(Data extracted from a collection)
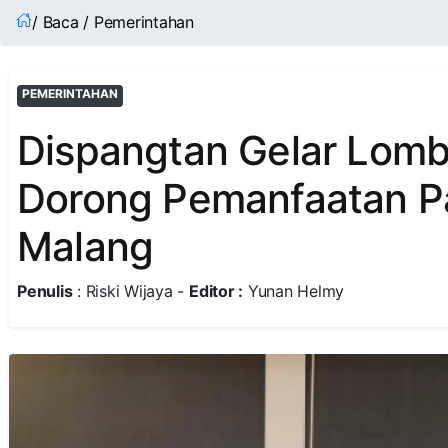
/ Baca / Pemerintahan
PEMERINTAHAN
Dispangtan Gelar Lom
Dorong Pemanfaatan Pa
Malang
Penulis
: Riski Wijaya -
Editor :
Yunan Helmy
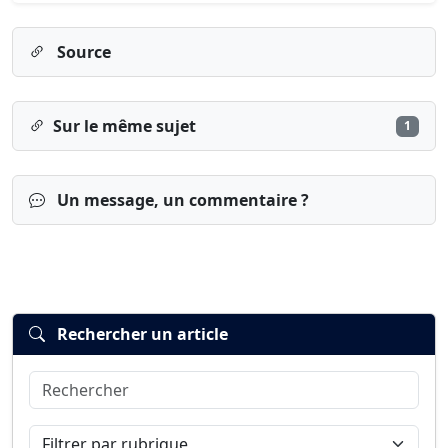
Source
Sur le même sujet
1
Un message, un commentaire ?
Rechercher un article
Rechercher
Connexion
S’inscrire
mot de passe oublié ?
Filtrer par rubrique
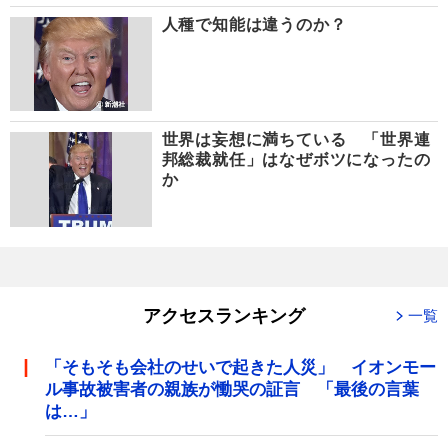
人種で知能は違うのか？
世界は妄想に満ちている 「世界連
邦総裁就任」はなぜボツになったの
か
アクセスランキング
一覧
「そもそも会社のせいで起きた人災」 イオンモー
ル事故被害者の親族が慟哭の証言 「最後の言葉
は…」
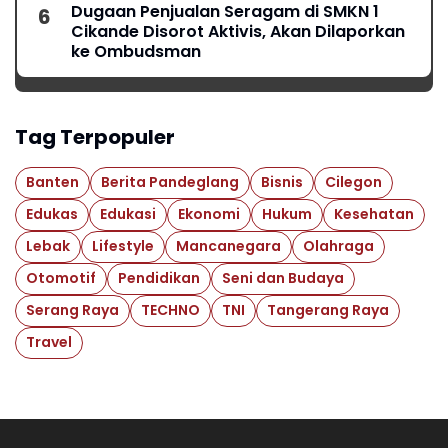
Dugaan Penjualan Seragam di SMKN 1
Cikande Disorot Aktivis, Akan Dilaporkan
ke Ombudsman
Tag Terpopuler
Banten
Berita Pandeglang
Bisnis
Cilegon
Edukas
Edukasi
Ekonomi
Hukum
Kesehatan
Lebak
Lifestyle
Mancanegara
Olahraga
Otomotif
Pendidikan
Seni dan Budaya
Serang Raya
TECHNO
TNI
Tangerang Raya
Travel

# Problem description:
Leave out every line before the one containing "Berita Pandeglang". Transcribe that line and all lines after it through the end of the data above, exactly.

# Problem solution:
Berita Pandeglang
Bisnis
Cilegon
Edukas
Edukasi
Ekonomi
Hukum
Kesehatan
Lebak
Lifestyle
Mancanegara
Olahraga
Otomotif
Pendidikan
Seni dan Budaya
Serang Raya
TECHNO
TNI
Tangerang Raya
Travel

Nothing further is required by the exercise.